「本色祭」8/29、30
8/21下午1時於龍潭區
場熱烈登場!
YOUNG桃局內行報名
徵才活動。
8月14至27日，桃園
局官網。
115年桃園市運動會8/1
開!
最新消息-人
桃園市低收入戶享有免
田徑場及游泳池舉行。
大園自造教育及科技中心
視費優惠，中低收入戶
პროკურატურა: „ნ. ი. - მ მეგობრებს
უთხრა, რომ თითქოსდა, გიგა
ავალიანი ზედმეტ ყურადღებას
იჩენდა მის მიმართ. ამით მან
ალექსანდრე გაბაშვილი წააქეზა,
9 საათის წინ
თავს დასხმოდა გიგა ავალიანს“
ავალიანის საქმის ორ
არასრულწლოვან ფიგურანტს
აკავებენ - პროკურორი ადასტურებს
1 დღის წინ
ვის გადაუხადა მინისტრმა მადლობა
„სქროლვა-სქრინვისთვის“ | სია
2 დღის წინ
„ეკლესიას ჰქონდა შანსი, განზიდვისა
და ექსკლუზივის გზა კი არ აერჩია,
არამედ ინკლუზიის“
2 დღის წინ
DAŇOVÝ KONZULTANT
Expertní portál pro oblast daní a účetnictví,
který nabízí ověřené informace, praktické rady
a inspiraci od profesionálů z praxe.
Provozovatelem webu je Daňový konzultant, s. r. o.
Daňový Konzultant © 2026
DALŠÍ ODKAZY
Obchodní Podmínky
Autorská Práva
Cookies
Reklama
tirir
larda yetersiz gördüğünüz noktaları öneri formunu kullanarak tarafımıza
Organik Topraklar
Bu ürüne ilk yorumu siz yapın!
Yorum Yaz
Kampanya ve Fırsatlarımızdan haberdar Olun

══════

Copy each entry exactly, with nothing added or dropped.

「本色祭」8/29、30
8/21下午1時於龍潭區
場熱烈登場!
YOUNG桃局內行報名
徵才活動。
8月14至27日，桃園
局官網。
115年桃園市運動會8/1
開!
最新消息-人
桃園市低收入戶享有免
田徑場及游泳池舉行。
大園自造教育及科技中心
視費優惠，中低收入戶
პროკურატურა: „ნ. ი. - მ მეგობრებს
უთხრა, რომ თითქოსდა, გიგა
ავალიანი ზედმეტ ყურადღებას
იჩენდა მის მიმართ. ამით მან
ალექსანდრე გაბაშვილი წააქეზა,
9 საათის წინ
თავს დასხმოდა გიგა ავალიანს“
ავალიანის საქმის ორ
არასრულწლოვან ფიგურანტს
აკავებენ - პროკურორი ადასტურებს
1 დღის წინ
ვის გადაუხადა მინისტრმა მადლობა
„სქროლვა-სქრინვისთვის“ | სია
2 დღის წინ
„ეკლესიას ჰქონდა შანსი, განზიდვისა
და ექსკლუზივის გზა კი არ აერჩია,
არამედ ინკლუზიის“
2 დღის წინ
DAŇOVÝ KONZULTANT
Expertní portál pro oblast daní a účetnictví,
který nabízí ověřené informace, praktické rady
a inspiraci od profesionálů z praxe.
Provozovatelem webu je Daňový konzultant, s. r. o.
Daňový Konzultant © 2026
DALŠÍ ODKAZY
Obchodní Podmínky
Autorská Práva
Cookies
Reklama
tirir
larda yetersiz gördüğünüz noktaları öneri formunu kullanarak tarafımıza
Organik Topraklar
Bu ürüne ilk yorumu siz yapın!
Yorum Yaz
Kampanya ve Fırsatlarımızdan haberdar Olun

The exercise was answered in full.